Silver: The Seasonal Sweet Spot
Over the last decade, the period between 27 November and 19 April has delivered exceptional results for silver long positions:
- 90% of long trades were profitable
- 23.64% average annualised return
- 10.99% average return across 9 out of 10 years
- 21.13% largest seasonal return
- –10.61% single-year loss (1 out of 10 years)
Silver remains the standout performer in seasonal reliability.
Platinum: The High-Reward Seasonal Window
Seasonal data over the last decade and in fact over the last 25 years of data reinforces this view: the period between 26th November into 19th February has historically delivered exceptional results for long trades in platinum.
- 84% profitable years (21 out of 25)
- +51.12% average annualised return
- +8.29% average return
- +46.61% single best yearly return
- –6.99% largest yearly decline
Platinum’s seasonal gains are the strongest in magnitude among the three metals.
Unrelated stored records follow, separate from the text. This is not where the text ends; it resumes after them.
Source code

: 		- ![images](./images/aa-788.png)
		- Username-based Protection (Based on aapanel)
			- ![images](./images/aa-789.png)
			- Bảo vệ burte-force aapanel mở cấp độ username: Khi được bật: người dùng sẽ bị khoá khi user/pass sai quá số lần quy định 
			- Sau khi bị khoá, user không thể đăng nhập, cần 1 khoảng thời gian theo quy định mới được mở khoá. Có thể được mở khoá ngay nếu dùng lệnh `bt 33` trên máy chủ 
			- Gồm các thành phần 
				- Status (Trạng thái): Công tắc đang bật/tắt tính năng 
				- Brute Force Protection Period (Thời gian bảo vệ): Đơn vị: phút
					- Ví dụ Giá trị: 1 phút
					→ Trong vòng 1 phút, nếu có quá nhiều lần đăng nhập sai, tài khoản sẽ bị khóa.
Gold: Consistent and Reliable Seasonal Strength
Seasonal data over the last decade and in fact over the last 15 years of data reinforces this view: the period between December into 24th February has historically delivered exceptional results for long trades in gold.
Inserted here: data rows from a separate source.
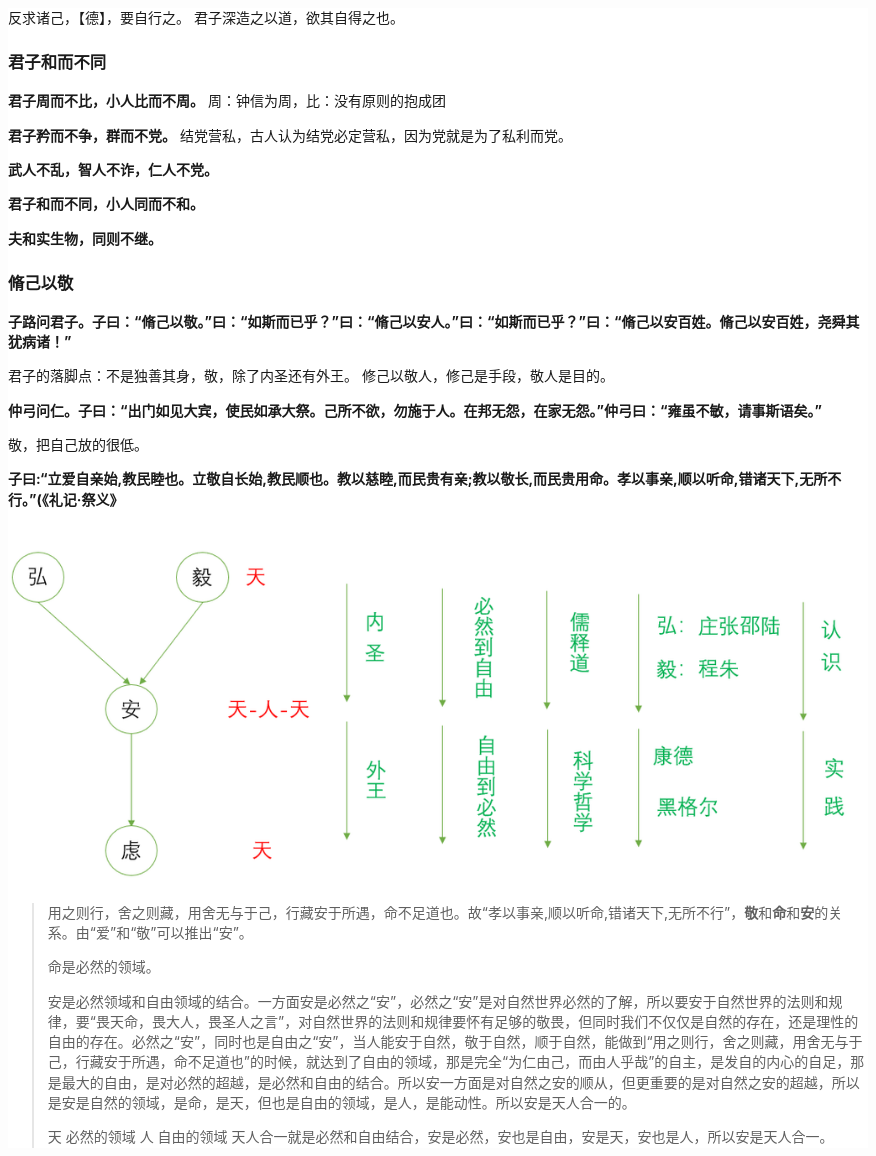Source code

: 反求诸己，【德】，要自行之。
君子深造之以道，欲其自得之也。



### 君子和而不同

**君子周而不比，小人比而不周。**
周：钟信为周，比：没有原则的抱成团

**君子矜而不争，群而不党。**
结党营私，古人认为结党必定营私，因为党就是为了私利而党。

**武人不乱，智人不诈，仁人不党。**

**君子和而不同，小人同而不和。**

**夫和实生物，同则不继。**



### 脩己以敬

**子路问君子。子曰：“脩己以敬。”曰：“如斯而已乎？”曰：“脩己以安人。”曰：“如斯而已乎？”曰：“脩己以安百姓。脩己以安百姓，尧舜其犹病诸！”**

君子的落脚点：不是独善其身，敬，除了内圣还有外王。
修己以敬人，修己是手段，敬人是目的。

**仲弓问仁。子曰：“出门如见大宾，使民如承大祭。己所不欲，勿施于人。在邦无怨，在家无怨。”仲弓曰：“雍虽不敏，请事斯语矣。”**

敬，把自己放的很低。

**子曰:“立爱自亲始,教民睦也。立敬自长始,教民顺也。教以慈睦,而民贵有亲;教以敬长,而民贵用命。孝以事亲,顺以听命,错诸天下,无所不行。”(《礼记·祭义》**

![image-20231105091702429](08论语_张汝伦.assets/image-20231105091702429.png)

> 用之则行，舍之则藏，用舍无与于己，行藏安于所遇，命不足道也。故“孝以事亲,顺以听命,错诸天下,无所不行”，**敬**和**命**和**安**的关系。由“爱”和“敬”可以推出“安”。
>
> 命是必然的领域。
>
> 安是必然领域和自由领域的结合。一方面安是必然之“安”，必然之“安”是对自然世界必然的了解，所以要安于自然世界的法则和规律，要“畏天命，畏大人，畏圣人之言”，对自然世界的法则和规律要怀有足够的敬畏，但同时我们不仅仅是自然的存在，还是理性的自由的存在。必然之“安”，同时也是自由之“安”，当人能安于自然，敬于自然，顺于自然，能做到“用之则行，舍之则藏，用舍无与于己，行藏安于所遇，命不足道也”的时候，就达到了自由的领域，那是完全“为仁由己，而由人乎哉”的自主，是发自的内心的自足，那是最大的自由，是对必然的超越，是必然和自由的结合。所以安一方面是对自然之安的顺从，但更重要的是对自然之安的超越，所以是安是自然的领域，是命，是天，但也是自由的领域，是人，是能动性。所以安是天人合一的。
>
> 天 必然的领域  人 自由的领域 天人合一就是必然和自由结合，安是必然，安也是自由，安是天，安也是人，所以安是天人合一。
- 87% of long trades profitable
- +34.45% average annualised return
- +7.2% average return
- +14.67% largest yearly gain
- –4.86% maximum loss
A remarkably consistent performer in this seasonal window.
Conclusion: Silver Leads, Platinum Excels, Gold Remains Dependable
Silver remains the standout performer, with 90% of long trades proving profitable, narrowly outperforming both Gold (87%) and Platinum (84%).
However, Platinum has historically delivered the strongest overall returns during this specific three-month seasonal window.
When you combine this historical performance with the deep, structural global shortages—particularly in Silver and Platinum — the investment case for these two metals becomes exceptionally compelling.
What we focus upon here at Indigo precious Metals is helping new and existing clients to understand not only the optimal times to enter this investment class but also an overlay of the macro-fundamentals that drive each metal.
Over the next few years, revaluations in metal prices will become far more dynamic as we move deeper into this secular bull market, making short-term timing of buy opportunities increasingly less relevant.
Disclaimer: The information contained in this website should be used as general information only. It does not take into account the particular circumstances, investment objectives and needs for investment of any investor, or purport to be comprehensive or constitute investment advice and should not be relied upon as such. You should consult a financial adviser to help you form your own opinion of the information, and on whether the information is suitable for your individual needs and aims as an investor. You should consult appropriate professional advisers on any legal, taxation and accounting implications before making an investment.